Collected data
*** Block opens ***

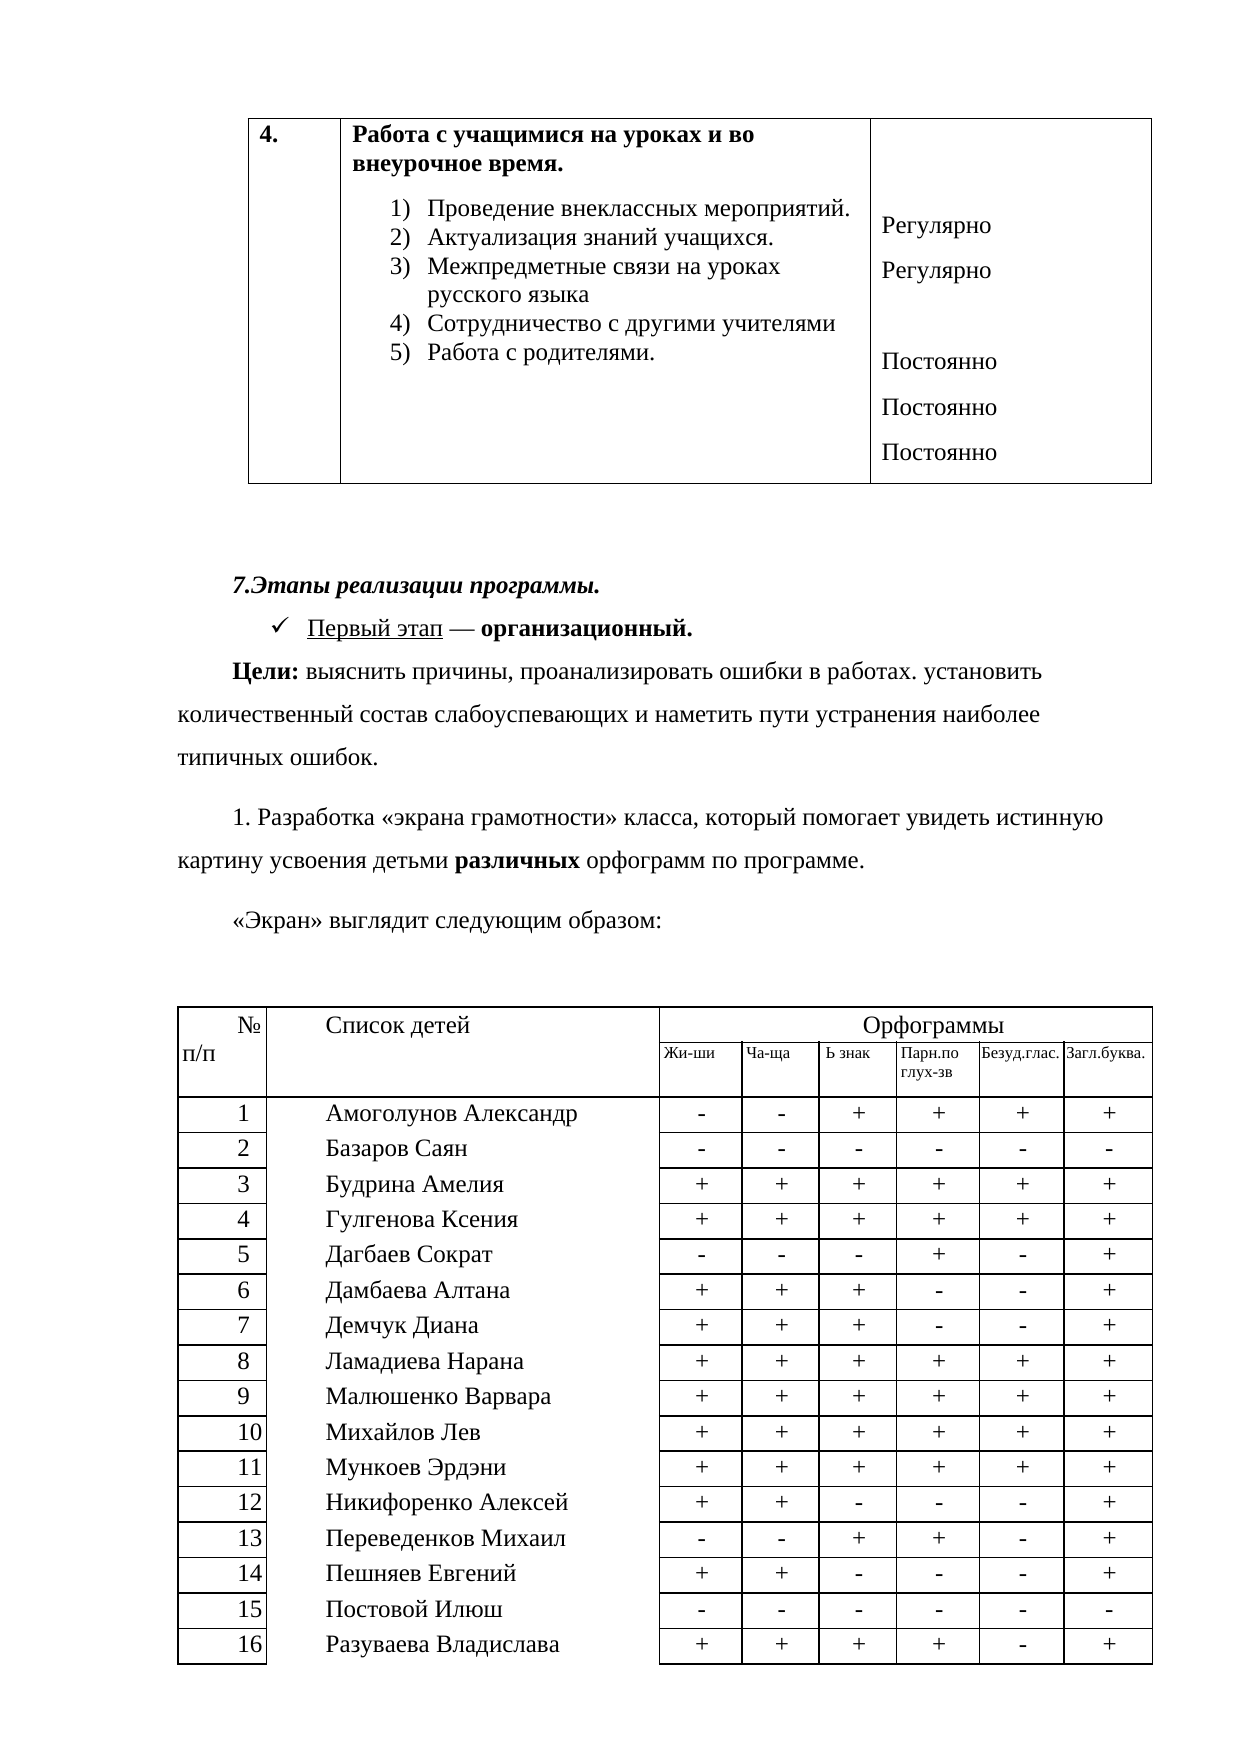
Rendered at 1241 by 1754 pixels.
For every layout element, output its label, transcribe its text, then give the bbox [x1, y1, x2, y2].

text 7.Этапы реализации программы. [177, 570, 1152, 598]
table_cell + [820, 1169, 896, 1202]
table_cell - [897, 1275, 979, 1309]
table_cell - [897, 1487, 979, 1521]
table_cell + [897, 1240, 979, 1273]
table_cell Демчук Диана [267, 1309, 659, 1344]
table_cell + [743, 1381, 818, 1415]
table_cell + [743, 1275, 818, 1309]
table_cell Амоголунов Александр [267, 1098, 659, 1132]
table_cell + [743, 1487, 818, 1521]
table_cell 7 [179, 1310, 266, 1344]
table_cell + [1065, 1275, 1152, 1309]
table_cell - [980, 1558, 1063, 1592]
table_cell + [897, 1098, 979, 1132]
table_cell - [897, 1594, 979, 1627]
table_cell 10 [179, 1417, 266, 1450]
table_header Список детей [267, 1008, 659, 1096]
table_cell Парн.по глух-зв [897, 1043, 979, 1096]
table_cell - [1065, 1133, 1152, 1167]
text Цели: выяснить причины, проанализировать ошибки в работах. установить количественный состав слабоуспевающих и наметить пути устранения наиболее типичных ошибок. [177, 656, 1152, 771]
table_cell - [660, 1594, 741, 1627]
table_cell 4 [179, 1204, 266, 1238]
table_cell 1 2 [179, 1098, 266, 1132]
table_cell + [980, 1452, 1063, 1486]
table_cell + [660, 1346, 741, 1379]
table_cell - [743, 1523, 818, 1557]
table_cell + [660, 1204, 741, 1238]
table_cell + [820, 1381, 896, 1415]
table_cell - [980, 1310, 1063, 1344]
table_cell - [743, 1594, 818, 1627]
table_cell + [897, 1452, 979, 1486]
table_cell + [980, 1169, 1063, 1202]
table_cell Ча-ща [743, 1043, 818, 1096]
table_cell Пешняев Евгений [267, 1557, 659, 1592]
table_cell Загл.буква. [1065, 1043, 1152, 1096]
table_cell 15 [179, 1594, 266, 1627]
table_cell Ламадиева Нарана [267, 1344, 659, 1379]
table_cell - [820, 1594, 896, 1627]
table_cell + [660, 1629, 741, 1663]
table_cell Работа с учащимися на уроках и во внеурочное время. Проведение внеклассных мероприятий. Актуализация знаний учащихся. Межпредметные связи на уроках русского языка Сотрудничество с другими учителями Работа с родителями. [341, 119, 870, 482]
table_cell + [1065, 1204, 1152, 1238]
table_cell + [980, 1098, 1063, 1132]
table_cell + [897, 1417, 979, 1450]
table_cell Регулярно Регулярно Постоянно Постоянно Постоянно [871, 119, 1151, 482]
table_cell 9 [179, 1381, 266, 1415]
table_cell + [897, 1169, 979, 1202]
table_cell - - [660, 1098, 741, 1132]
table_cell - [820, 1240, 896, 1273]
table_cell + [743, 1558, 818, 1592]
table_cell + [1065, 1558, 1152, 1592]
table_cell - [897, 1133, 979, 1167]
table_cell + [980, 1417, 1063, 1450]
table_cell + [897, 1629, 979, 1663]
table_cell Жи-ши [660, 1043, 741, 1096]
table_cell Малюшенко Варвара [267, 1380, 659, 1415]
table_cell 11 [179, 1452, 266, 1486]
table_cell + [1065, 1487, 1152, 1521]
table_cell + [743, 1310, 818, 1344]
table_cell + [743, 1169, 818, 1202]
table_cell 2 [179, 1133, 266, 1167]
table_cell + [1065, 1346, 1152, 1379]
table_cell - [660, 1133, 741, 1167]
table_cell Гулгенова Ксения [267, 1203, 659, 1238]
list Первый этап — организационный. [269, 613, 1152, 642]
table_cell 14 [179, 1558, 266, 1592]
table_header Орфограммы [660, 1008, 1152, 1041]
table_cell + [820, 1275, 896, 1309]
table_cell + [897, 1346, 979, 1379]
table_cell - [743, 1240, 818, 1273]
table_cell Ь знак [820, 1043, 896, 1096]
table_cell - [897, 1310, 979, 1344]
table_cell + [660, 1417, 741, 1450]
table_cell Базаров Саян [267, 1132, 659, 1167]
table_cell Переведенков Михаил [267, 1521, 659, 1557]
table_cell Разуваева Владислава [267, 1628, 659, 1663]
table_cell Мункоев Эрдэни [267, 1450, 659, 1486]
table_cell + [1065, 1381, 1152, 1415]
table_cell + [660, 1487, 741, 1521]
table_cell + [743, 1204, 818, 1238]
table_cell - [980, 1629, 1063, 1663]
table_cell Дамбаева Алтана [267, 1273, 659, 1309]
table_cell + [897, 1523, 979, 1557]
table_cell Михайлов Лев [267, 1415, 659, 1450]
table_cell Дагбаев Сократ [267, 1238, 659, 1273]
table_cell + [820, 1629, 896, 1663]
table_cell + [1065, 1523, 1152, 1557]
table_cell + [980, 1381, 1063, 1415]
table_cell + [743, 1629, 818, 1663]
text «Экран» выглядит следующим образом: [177, 905, 1152, 934]
table_cell - [980, 1240, 1063, 1273]
table_cell - [980, 1594, 1063, 1627]
table_cell Безуд.глас. [980, 1043, 1063, 1096]
table_header № п/п [179, 1008, 266, 1096]
table_cell + [1065, 1417, 1152, 1450]
table_cell + [660, 1310, 741, 1344]
table_cell + [1065, 1310, 1152, 1344]
table_cell + [820, 1098, 896, 1132]
table_cell - [820, 1487, 896, 1521]
table_cell + [820, 1346, 896, 1379]
table_cell - [1065, 1594, 1152, 1627]
table_cell + [1065, 1169, 1152, 1202]
table_cell - [820, 1558, 896, 1592]
table_cell + [820, 1204, 896, 1238]
table_cell 5 [179, 1240, 266, 1273]
table_cell 13 [179, 1523, 266, 1557]
table_cell + [980, 1346, 1063, 1379]
table_cell + [820, 1310, 896, 1344]
table_cell 4. [249, 119, 340, 482]
table_cell + [1065, 1629, 1152, 1663]
table_cell + [980, 1204, 1063, 1238]
table_cell 12 [179, 1487, 266, 1521]
table_cell + [660, 1381, 741, 1415]
table_cell + [743, 1417, 818, 1450]
text 1. Разработка «экрана грамотности» класса, который помогает увидеть истинную картину усвоения детьми различных орфограмм по программе. [177, 802, 1152, 874]
table_cell - [980, 1487, 1063, 1521]
table_cell - [660, 1523, 741, 1557]
table_cell + [820, 1417, 896, 1450]
table_cell - [743, 1133, 818, 1167]
table_cell - [820, 1133, 896, 1167]
table_cell - [980, 1523, 1063, 1557]
table_cell + [1065, 1240, 1152, 1273]
table_cell + [743, 1452, 818, 1486]
table_cell 8 [179, 1346, 266, 1379]
table_cell - [980, 1133, 1063, 1167]
table_cell + [820, 1523, 896, 1557]
table_cell - [743, 1098, 818, 1132]
table_cell Будрина Амелия [267, 1167, 659, 1202]
table_cell + [660, 1558, 741, 1592]
table_cell 3 [179, 1169, 266, 1202]
table_cell - [897, 1558, 979, 1592]
table_cell + [660, 1275, 741, 1309]
table_cell - [660, 1240, 741, 1273]
table_cell Никифоренко Алексей [267, 1486, 659, 1521]
table_cell 6 [179, 1275, 266, 1309]
table_cell + [897, 1204, 979, 1238]
table_cell + [820, 1452, 896, 1486]
table_cell - [980, 1275, 1063, 1309]
table_cell + [897, 1381, 979, 1415]
table_cell + [660, 1169, 741, 1202]
table_cell + [1065, 1452, 1152, 1486]
table_cell + [743, 1346, 818, 1379]
table_cell 16 [179, 1629, 266, 1663]
table_cell + [660, 1452, 741, 1486]
table_cell + [1065, 1098, 1152, 1132]
table_cell Постовой Илюш [267, 1592, 659, 1627]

*** Block closes ***

## Task statement
What is needed here is an exact copy of every record, with the pictures left out.

## Answer box
Rendered at 1241 by 1754 pixels.
For every layout element, output its label, transcribe its text, then give the bbox [x1, y1, x2, y2].

text 7.Этапы реализации программы. [177, 570, 1152, 598]
table_cell + [820, 1169, 896, 1202]
table_cell - [897, 1275, 979, 1309]
table_cell - [897, 1487, 979, 1521]
table_cell + [897, 1240, 979, 1273]
table_cell Демчук Диана [267, 1309, 659, 1344]
table_cell + [743, 1381, 818, 1415]
table_cell + [743, 1275, 818, 1309]
table_cell Амоголунов Александр [267, 1098, 659, 1132]
table_cell + [743, 1487, 818, 1521]
table_cell 7 [179, 1310, 266, 1344]
table_cell + [1065, 1275, 1152, 1309]
table_cell - [980, 1558, 1063, 1592]
table_cell + [897, 1098, 979, 1132]
table_cell - [897, 1594, 979, 1627]
table_cell 10 [179, 1417, 266, 1450]
table_header Список детей [267, 1008, 659, 1096]
table_cell Парн.по глух-зв [897, 1043, 979, 1096]
table_cell - [1065, 1133, 1152, 1167]
text Цели: выяснить причины, проанализировать ошибки в работах. установить количественный состав слабоуспевающих и наметить пути устранения наиболее типичных ошибок. [177, 656, 1152, 771]
table_cell - [660, 1594, 741, 1627]
table_cell 4 [179, 1204, 266, 1238]
table_cell 1 2 [179, 1098, 266, 1132]
table_cell + [980, 1452, 1063, 1486]
table_cell + [660, 1346, 741, 1379]
table_cell - [743, 1523, 818, 1557]
table_cell + [660, 1204, 741, 1238]
table_cell + [820, 1381, 896, 1415]
table_cell - [980, 1310, 1063, 1344]
table_cell - [743, 1594, 818, 1627]
table_cell + [897, 1452, 979, 1486]
table_cell + [980, 1169, 1063, 1202]
table_cell Ча-ща [743, 1043, 818, 1096]
table_cell Пешняев Евгений [267, 1557, 659, 1592]
table_cell Загл.буква. [1065, 1043, 1152, 1096]
table_cell 15 [179, 1594, 266, 1627]
table_cell Ламадиева Нарана [267, 1344, 659, 1379]
table_cell - [820, 1594, 896, 1627]
table_cell + [660, 1629, 741, 1663]
table_cell Работа с учащимися на уроках и во внеурочное время. Проведение внеклассных мероприятий. Актуализация знаний учащихся. Межпредметные связи на уроках русского языка Сотрудничество с другими учителями Работа с родителями. [341, 119, 870, 482]
table_cell + [1065, 1204, 1152, 1238]
table_cell + [980, 1098, 1063, 1132]
table_cell + [897, 1417, 979, 1450]
table_cell Регулярно Регулярно Постоянно Постоянно Постоянно [871, 119, 1151, 482]
table_cell 9 [179, 1381, 266, 1415]
table_cell + [897, 1169, 979, 1202]
table_cell - - [660, 1098, 741, 1132]
table_cell - [820, 1240, 896, 1273]
table_cell + [743, 1558, 818, 1592]
table_cell + [1065, 1558, 1152, 1592]
table_cell - [897, 1133, 979, 1167]
table_cell + [980, 1417, 1063, 1450]
table_cell + [897, 1629, 979, 1663]
table_cell Жи-ши [660, 1043, 741, 1096]
table_cell Малюшенко Варвара [267, 1380, 659, 1415]
table_cell 11 [179, 1452, 266, 1486]
table_cell + [1065, 1487, 1152, 1521]
table_cell + [743, 1310, 818, 1344]
table_cell + [743, 1169, 818, 1202]
table_cell 2 [179, 1133, 266, 1167]
table_cell + [1065, 1346, 1152, 1379]
table_cell - [660, 1133, 741, 1167]
table_cell Гулгенова Ксения [267, 1203, 659, 1238]
list Первый этап — организационный. [269, 613, 1152, 642]
table_cell 14 [179, 1558, 266, 1592]
table_header Орфограммы [660, 1008, 1152, 1041]
table_cell + [820, 1275, 896, 1309]
table_cell + [897, 1346, 979, 1379]
table_cell - [743, 1240, 818, 1273]
table_cell Ь знак [820, 1043, 896, 1096]
table_cell - [897, 1310, 979, 1344]
table_cell + [660, 1417, 741, 1450]
table_cell Базаров Саян [267, 1132, 659, 1167]
table_cell Переведенков Михаил [267, 1521, 659, 1557]
table_cell Разуваева Владислава [267, 1628, 659, 1663]
table_cell Мункоев Эрдэни [267, 1450, 659, 1486]
table_cell + [1065, 1381, 1152, 1415]
table_cell + [660, 1487, 741, 1521]
table_cell + [743, 1204, 818, 1238]
table_cell - [980, 1629, 1063, 1663]
table_cell Дамбаева Алтана [267, 1273, 659, 1309]
table_cell + [897, 1523, 979, 1557]
table_cell Михайлов Лев [267, 1415, 659, 1450]
table_cell Дагбаев Сократ [267, 1238, 659, 1273]
table_cell + [820, 1629, 896, 1663]
table_cell + [1065, 1523, 1152, 1557]
table_cell + [980, 1381, 1063, 1415]
table_cell + [743, 1629, 818, 1663]
text «Экран» выглядит следующим образом: [177, 905, 1152, 934]
table_cell - [980, 1240, 1063, 1273]
table_cell - [980, 1594, 1063, 1627]
table_cell Безуд.глас. [980, 1043, 1063, 1096]
table_header № п/п [179, 1008, 266, 1096]
table_cell + [1065, 1417, 1152, 1450]
table_cell + [660, 1310, 741, 1344]
table_cell + [1065, 1310, 1152, 1344]
table_cell + [820, 1098, 896, 1132]
table_cell - [820, 1487, 896, 1521]
table_cell + [820, 1346, 896, 1379]
table_cell - [1065, 1594, 1152, 1627]
table_cell + [1065, 1169, 1152, 1202]
table_cell - [820, 1558, 896, 1592]
table_cell + [820, 1204, 896, 1238]
table_cell 5 [179, 1240, 266, 1273]
table_cell 13 [179, 1523, 266, 1557]
table_cell + [980, 1346, 1063, 1379]
table_cell + [820, 1310, 896, 1344]
table_cell 4. [249, 119, 340, 482]
table_cell + [1065, 1629, 1152, 1663]
table_cell + [980, 1204, 1063, 1238]
table_cell 12 [179, 1487, 266, 1521]
table_cell + [660, 1381, 741, 1415]
table_cell + [743, 1417, 818, 1450]
text 1. Разработка «экрана грамотности» класса, который помогает увидеть истинную картину усвоения детьми различных орфограмм по программе. [177, 802, 1152, 874]
table_cell - [980, 1487, 1063, 1521]
table_cell - [660, 1523, 741, 1557]
table_cell + [820, 1417, 896, 1450]
table_cell - [743, 1133, 818, 1167]
table_cell - [820, 1133, 896, 1167]
table_cell - [980, 1523, 1063, 1557]
table_cell + [1065, 1240, 1152, 1273]
table_cell + [743, 1452, 818, 1486]
table_cell 8 [179, 1346, 266, 1379]
table_cell - [980, 1133, 1063, 1167]
table_cell + [820, 1523, 896, 1557]
table_cell - [743, 1098, 818, 1132]
table_cell Будрина Амелия [267, 1167, 659, 1202]
table_cell + [660, 1558, 741, 1592]
table_cell 3 [179, 1169, 266, 1202]
table_cell - [897, 1558, 979, 1592]
table_cell + [660, 1275, 741, 1309]
table_cell - [660, 1240, 741, 1273]
table_cell Никифоренко Алексей [267, 1486, 659, 1521]
table_cell 6 [179, 1275, 266, 1309]
table_cell + [897, 1204, 979, 1238]
table_cell + [820, 1452, 896, 1486]
table_cell - [980, 1275, 1063, 1309]
table_cell + [897, 1381, 979, 1415]
table_cell + [660, 1169, 741, 1202]
table_cell + [1065, 1452, 1152, 1486]
table_cell + [743, 1346, 818, 1379]
table_cell 16 [179, 1629, 266, 1663]
table_cell + [660, 1452, 741, 1486]
table_cell + [1065, 1098, 1152, 1132]
table_cell Постовой Илюш [267, 1592, 659, 1627]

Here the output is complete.